_DATASET RECORDS_.
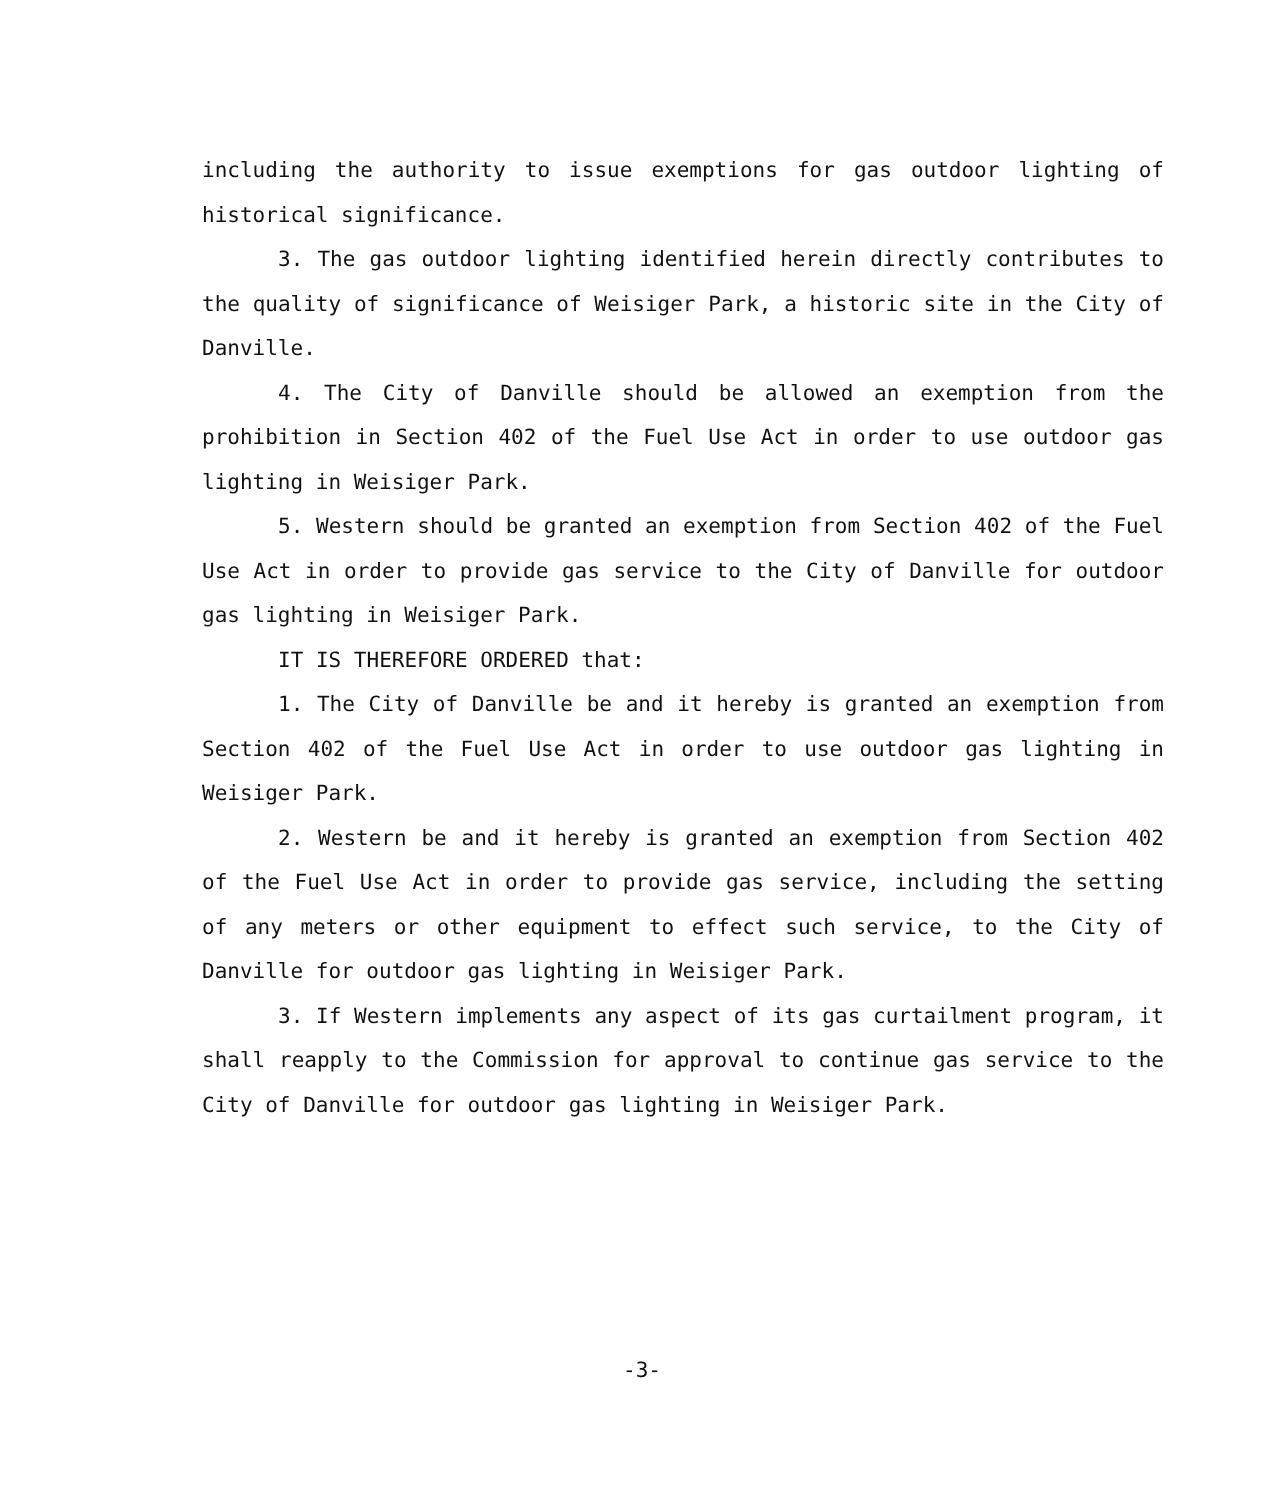including the authority to issue exemptions for gas outdoor lighting of historical significance.
3. The gas outdoor lighting identified herein directly contributes to the quality of significance of Weisiger Park, a historic site in the City of Danville.
4. The City of Danville should be allowed an exemption from the prohibition in Section 402 of the Fuel Use Act in order to use outdoor gas lighting in Weisiger Park.
5. Western should be granted an exemption from Section 402 of the Fuel Use Act in order to provide gas service to the City of Danville for outdoor gas lighting in Weisiger Park.
IT IS THEREFORE ORDERED that:
1. The City of Danville be and it hereby is granted an exemption from Section 402 of the Fuel Use Act in order to use outdoor gas lighting in Weisiger Park.
2. Western be and it hereby is granted an exemption from Section 402 of the Fuel Use Act in order to provide gas service, including the setting of any meters or other equipment to effect such service, to the City of Danville for outdoor gas lighting in Weisiger Park.
3. If Western implements any aspect of its gas curtailment program, it shall reapply to the Commission for approval to continue gas service to the City of Danville for outdoor gas lighting in Weisiger Park.
-3-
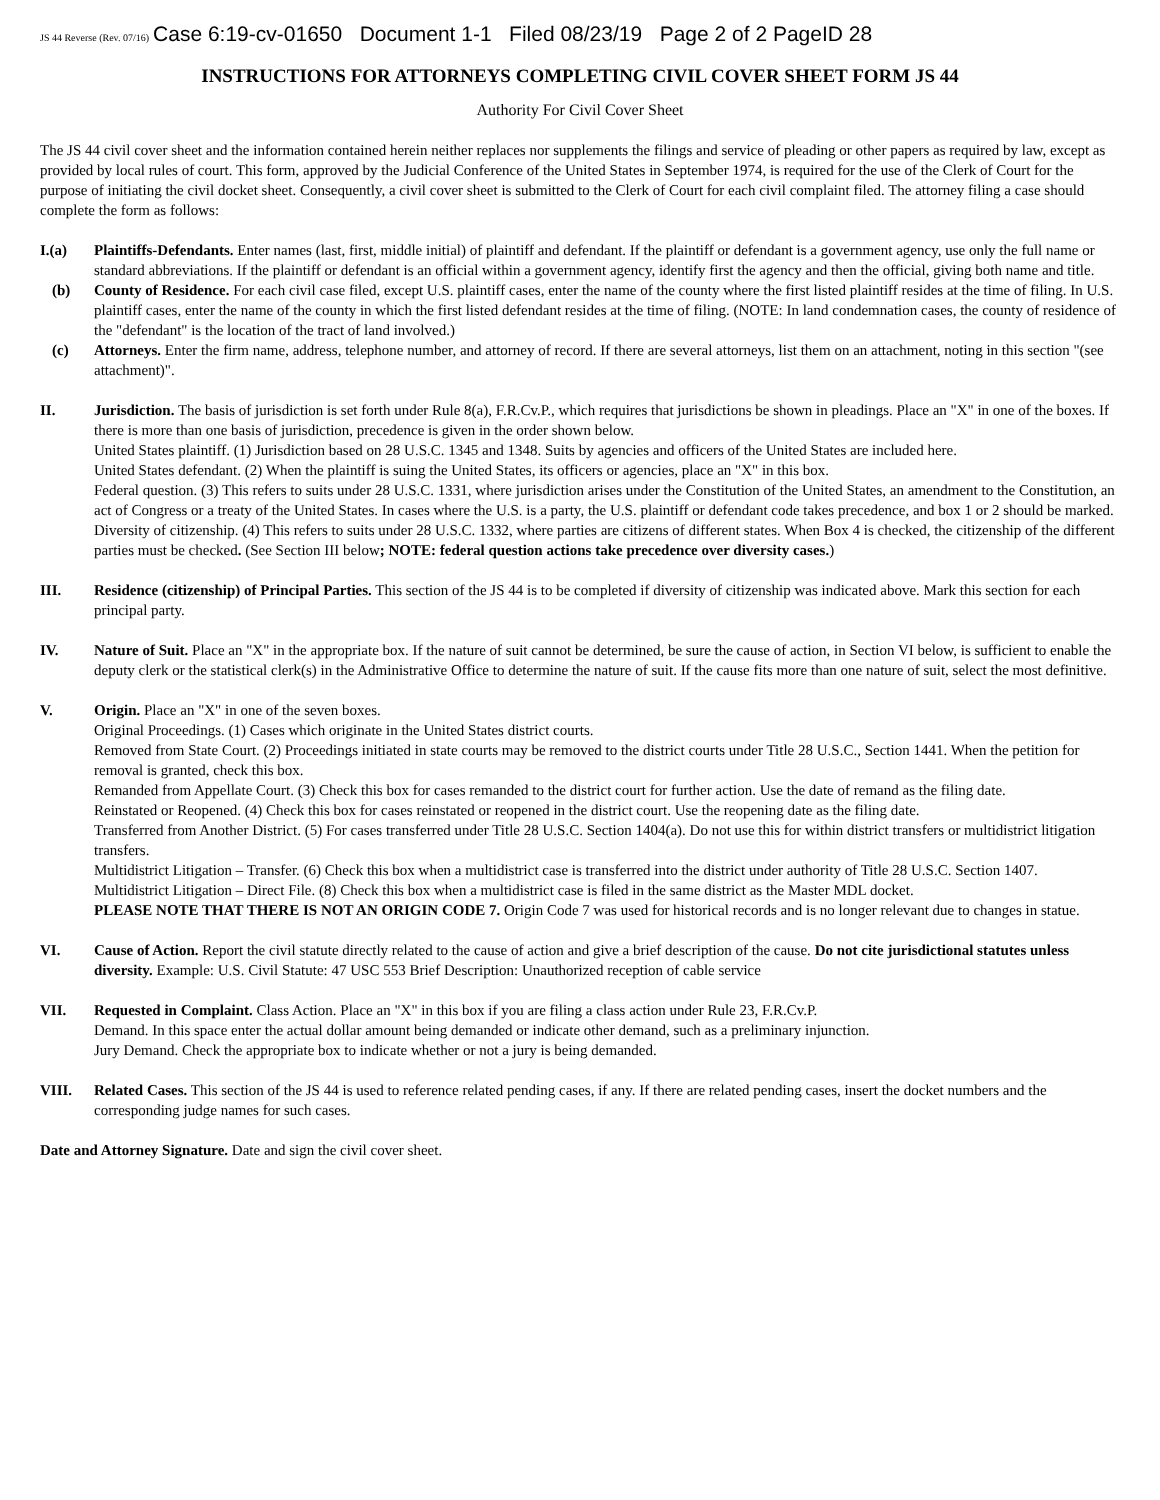JS 44 Reverse (Rev. 07/16) Case 6:19-cv-01650 Document 1-1 Filed 08/23/19 Page 2 of 2 PageID 28
INSTRUCTIONS FOR ATTORNEYS COMPLETING CIVIL COVER SHEET FORM JS 44
Authority For Civil Cover Sheet
The JS 44 civil cover sheet and the information contained herein neither replaces nor supplements the filings and service of pleading or other papers as required by law, except as provided by local rules of court. This form, approved by the Judicial Conference of the United States in September 1974, is required for the use of the Clerk of Court for the purpose of initiating the civil docket sheet. Consequently, a civil cover sheet is submitted to the Clerk of Court for each civil complaint filed. The attorney filing a case should complete the form as follows:
I.(a) Plaintiffs-Defendants. Enter names (last, first, middle initial) of plaintiff and defendant. If the plaintiff or defendant is a government agency, use only the full name or standard abbreviations. If the plaintiff or defendant is an official within a government agency, identify first the agency and then the official, giving both name and title.
(b) County of Residence. For each civil case filed, except U.S. plaintiff cases, enter the name of the county where the first listed plaintiff resides at the time of filing. In U.S. plaintiff cases, enter the name of the county in which the first listed defendant resides at the time of filing. (NOTE: In land condemnation cases, the county of residence of the "defendant" is the location of the tract of land involved.)
(c) Attorneys. Enter the firm name, address, telephone number, and attorney of record. If there are several attorneys, list them on an attachment, noting in this section "(see attachment)".
II. Jurisdiction. The basis of jurisdiction is set forth under Rule 8(a), F.R.Cv.P., which requires that jurisdictions be shown in pleadings. Place an "X" in one of the boxes. If there is more than one basis of jurisdiction, precedence is given in the order shown below.
United States plaintiff. (1) Jurisdiction based on 28 U.S.C. 1345 and 1348. Suits by agencies and officers of the United States are included here.
United States defendant. (2) When the plaintiff is suing the United States, its officers or agencies, place an "X" in this box.
Federal question. (3) This refers to suits under 28 U.S.C. 1331, where jurisdiction arises under the Constitution of the United States, an amendment to the Constitution, an act of Congress or a treaty of the United States. In cases where the U.S. is a party, the U.S. plaintiff or defendant code takes precedence, and box 1 or 2 should be marked.
Diversity of citizenship. (4) This refers to suits under 28 U.S.C. 1332, where parties are citizens of different states. When Box 4 is checked, the citizenship of the different parties must be checked. (See Section III below; NOTE: federal question actions take precedence over diversity cases.)
III. Residence (citizenship) of Principal Parties. This section of the JS 44 is to be completed if diversity of citizenship was indicated above. Mark this section for each principal party.
IV. Nature of Suit. Place an "X" in the appropriate box. If the nature of suit cannot be determined, be sure the cause of action, in Section VI below, is sufficient to enable the deputy clerk or the statistical clerk(s) in the Administrative Office to determine the nature of suit. If the cause fits more than one nature of suit, select the most definitive.
V. Origin. Place an "X" in one of the seven boxes.
Original Proceedings. (1) Cases which originate in the United States district courts.
Removed from State Court. (2) Proceedings initiated in state courts may be removed to the district courts under Title 28 U.S.C., Section 1441. When the petition for removal is granted, check this box.
Remanded from Appellate Court. (3) Check this box for cases remanded to the district court for further action. Use the date of remand as the filing date.
Reinstated or Reopened. (4) Check this box for cases reinstated or reopened in the district court. Use the reopening date as the filing date.
Transferred from Another District. (5) For cases transferred under Title 28 U.S.C. Section 1404(a). Do not use this for within district transfers or multidistrict litigation transfers.
Multidistrict Litigation – Transfer. (6) Check this box when a multidistrict case is transferred into the district under authority of Title 28 U.S.C. Section 1407.
Multidistrict Litigation – Direct File. (8) Check this box when a multidistrict case is filed in the same district as the Master MDL docket.
PLEASE NOTE THAT THERE IS NOT AN ORIGIN CODE 7. Origin Code 7 was used for historical records and is no longer relevant due to changes in statue.
VI. Cause of Action. Report the civil statute directly related to the cause of action and give a brief description of the cause. Do not cite jurisdictional statutes unless diversity. Example: U.S. Civil Statute: 47 USC 553 Brief Description: Unauthorized reception of cable service
VII. Requested in Complaint. Class Action. Place an "X" in this box if you are filing a class action under Rule 23, F.R.Cv.P.
Demand. In this space enter the actual dollar amount being demanded or indicate other demand, such as a preliminary injunction.
Jury Demand. Check the appropriate box to indicate whether or not a jury is being demanded.
VIII. Related Cases. This section of the JS 44 is used to reference related pending cases, if any. If there are related pending cases, insert the docket numbers and the corresponding judge names for such cases.
Date and Attorney Signature. Date and sign the civil cover sheet.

_TASK DESCRIPTION_.
Return the lines beginning at the one that contains "Demand. In this" and continuing through the last line of the data, exactly as they stand and without any others.

_EXERCISE SOLUTION_.
Demand. In this space enter the actual dollar amount being demanded or indicate other demand, such as a preliminary injunction.
Jury Demand. Check the appropriate box to indicate whether or not a jury is being demanded.
VIII. Related Cases. This section of the JS 44 is used to reference related pending cases, if any. If there are related pending cases, insert the docket numbers and the corresponding judge names for such cases.
Date and Attorney Signature. Date and sign the civil cover sheet.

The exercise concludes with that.